DETAILED DESCRIPTION OF THE PREFERRED EMBODIMENT
[0019] For purposes of explanation we refer herein to high voltage,
high-frequency switches. These switches are well known in the art
for driving gas discharge lamps. They operate by means of
generating an alternating current waveform that is used to drive
the lamp during steady state operation. The actual driving pulse in
these ballasts, whose duty cycle and frequency affect the intensity
or luminance of the lamp, is generated by either a single pulse
generator, a half-bridge, power converter, or a full bridge power
converter circuit.
[0020] In the latter two cases (and theoretically, there could be
circuits with an arbitrary number of pulse generators in them), the
multiple pulses are out of phase relative to each other and are
combined to generate the lamp driving pulse. Such circuits are
generally known in the art. A state of the art digital ballast
driving circuit is depicted in FIG. 1. The method and apparatus of
a preferred embodiment of the invention will be described with
reference to this circuit. However, it is understood that the
method and apparatus of the invention will generally be applicable
to a large class of circuits, both currently known, and those as
yet to be developed.
[0021] With reference to FIG. 1, there is shown a half-bridge power
conversion circuit. The circuit consists of two switches connected
in series. In this case, the switches are implemented by means of
MOS transistors, although it is appreciated that numerous
transistor types or other devices could be used for the switching
function. MOS transistors S1 102 and S2 106 are connected in series
between the V.sub.HV high voltage 100, and ground 150. There is
additionally connected in series with the transistors a resistor
171. Across, the drain to source path of each of the transistors S1
102 and S2 106 are connected diodes D1 101 and D2 105,
respectively. The diodes are connected so as to conduct in the
direction opposite to the normal current path from drain to source
of the transistors. The junction between the series connection of
the two transistors S1 101 and S2 106 is a point labeled HB in FIG.

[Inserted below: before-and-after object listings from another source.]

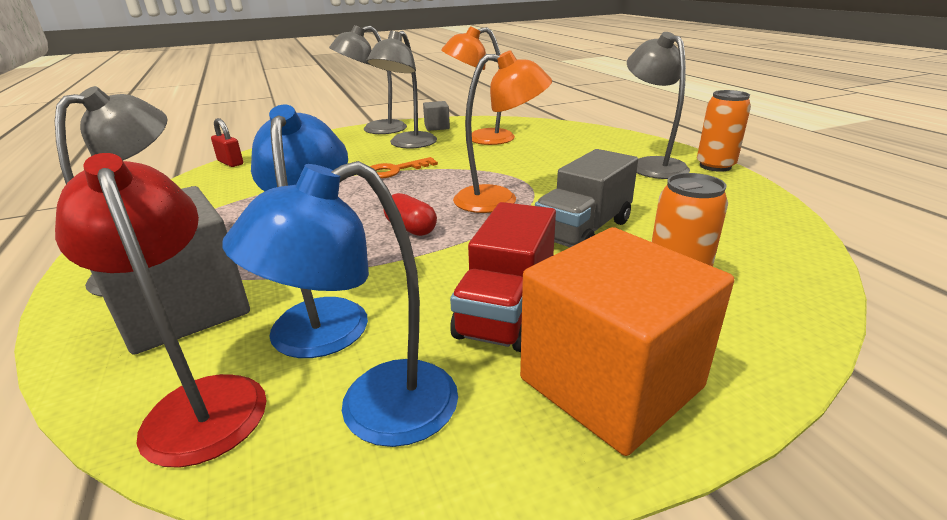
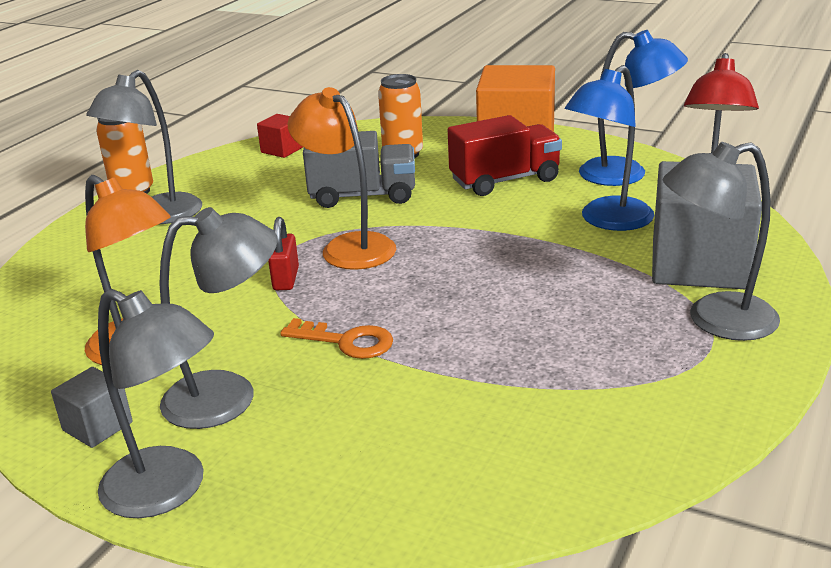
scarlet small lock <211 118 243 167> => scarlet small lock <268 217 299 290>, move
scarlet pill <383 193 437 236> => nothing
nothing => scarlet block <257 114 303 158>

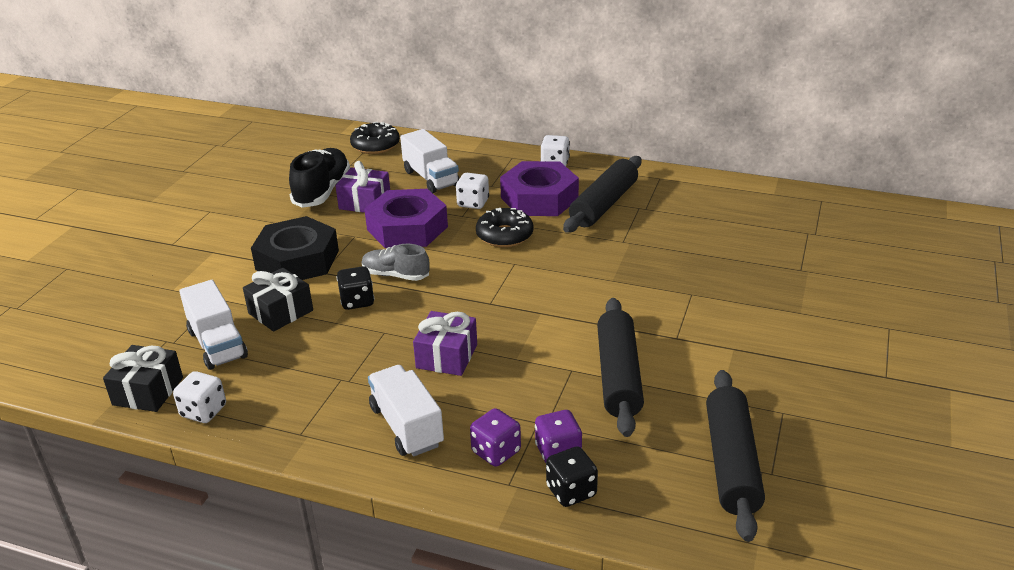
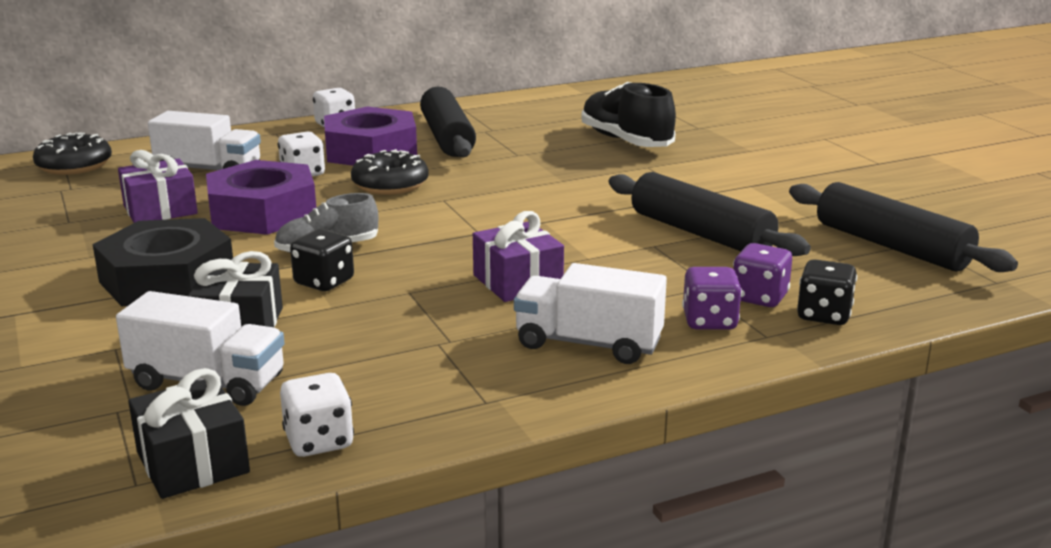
jet-black lace-up shoe <289 148 350 208> => jet-black lace-up shoe <582 82 676 147>, move

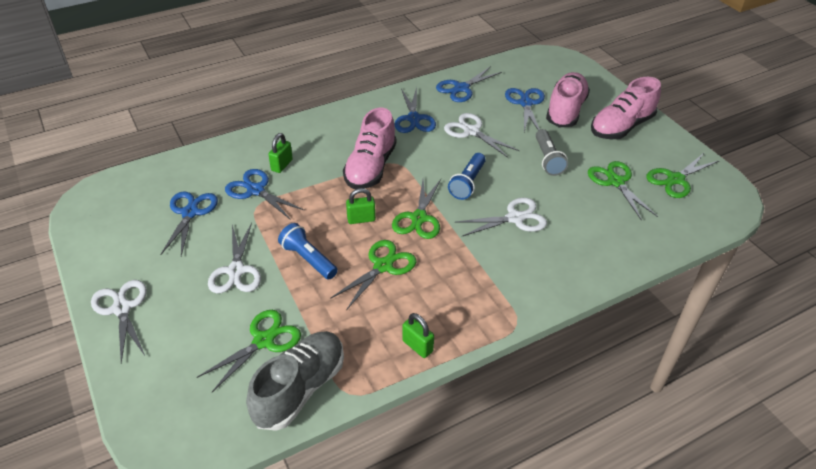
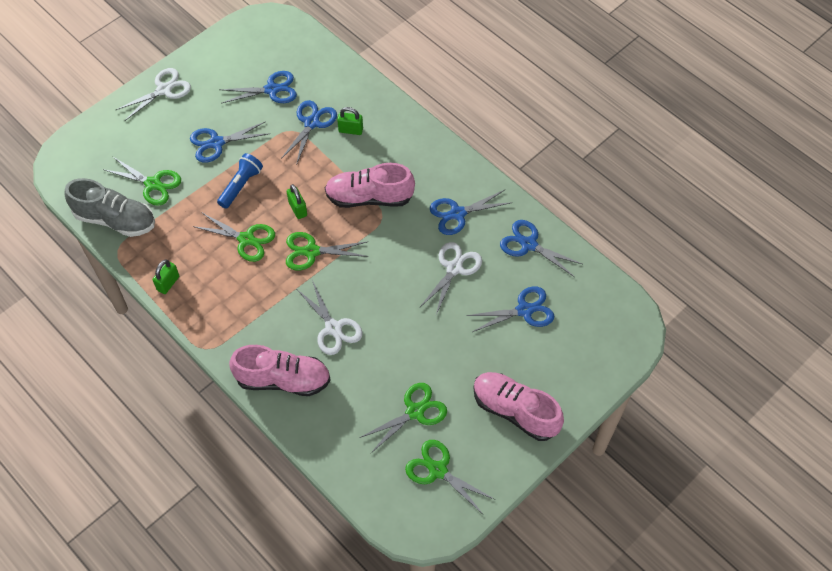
white pair of scissors <208 222 261 293> => royal blue pair of scissors <190 121 270 163>
royal blue torch <448 153 486 200> => nothing
ash-grey torch <536 129 568 176> => nothing
rosy lace-up shoe <546 72 590 128> => rosy lace-up shoe <229 345 331 396>, move

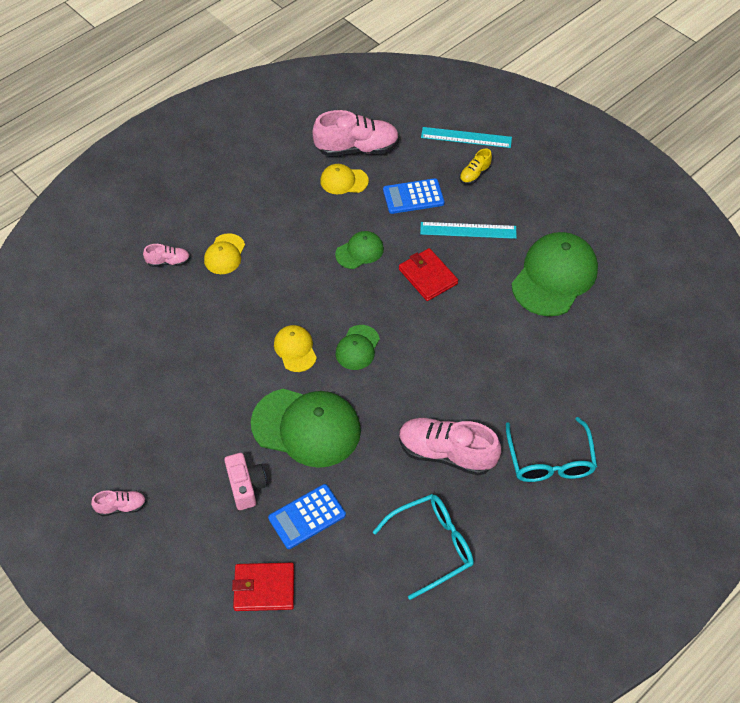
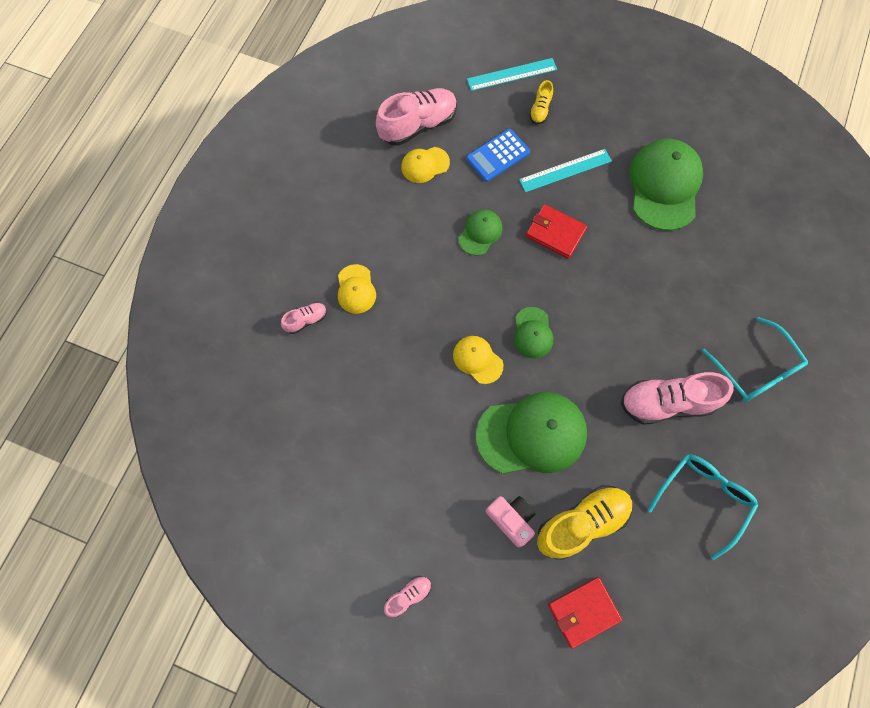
royal blue adding machine <268 484 346 549> => bright yellow lace-up shoe <537 485 633 560>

1 and represents the output of the inverter. The output is fed
through a capacitor C.sub.DC 115 whose function is to block DC
voltages, thus filtering out any DC offset. The circuit path then
goes to an inductor L.sub.r 110 and from there to the gas discharge
lamp 160, itself connected in series with a resistor 170. The
lamp-resistor series connection, in parallel with a capacitor C
165, converge at ground 150, thus completing the circuit.
[0022] The controller 120 has two outputs to and three inputs from
the circuit. The outputs G1 141 and G2 142 are the driving signals
for each of the two MOS transistors. As well, the controller senses
the current through the switches via feedback signal 182. The
controller also senses the voltage delivered to the lamp via
feedback signal 180, and also senses the current through the lamp
via feedback signal 181. Thus, the controller is in a position to
maintain or alter its output signals G1 102 and G2 106 in response
to the conditions it senses from the feedback signals.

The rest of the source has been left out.